Your goal: Print every entry, word for word, and skip the images.

Task input:
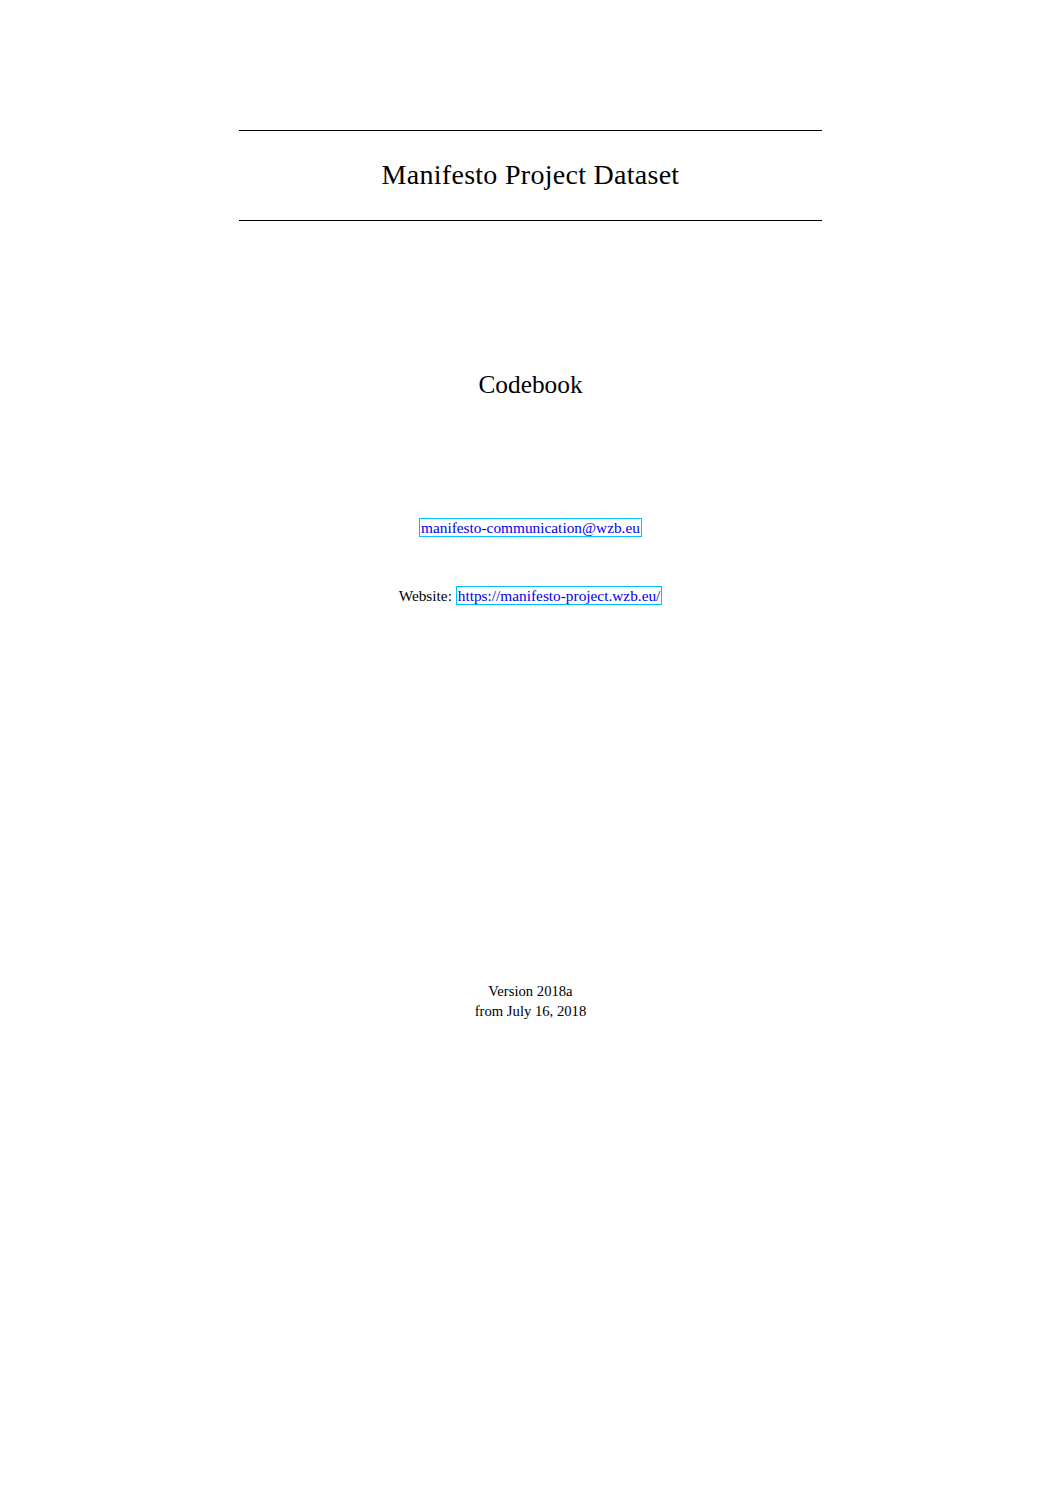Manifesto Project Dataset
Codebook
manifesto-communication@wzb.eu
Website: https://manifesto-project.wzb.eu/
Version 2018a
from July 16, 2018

Written solution:
Manifesto Project Dataset
Codebook
manifesto-communication@wzb.eu
Website: https://manifesto-project.wzb.eu/
Version 2018a
from July 16, 2018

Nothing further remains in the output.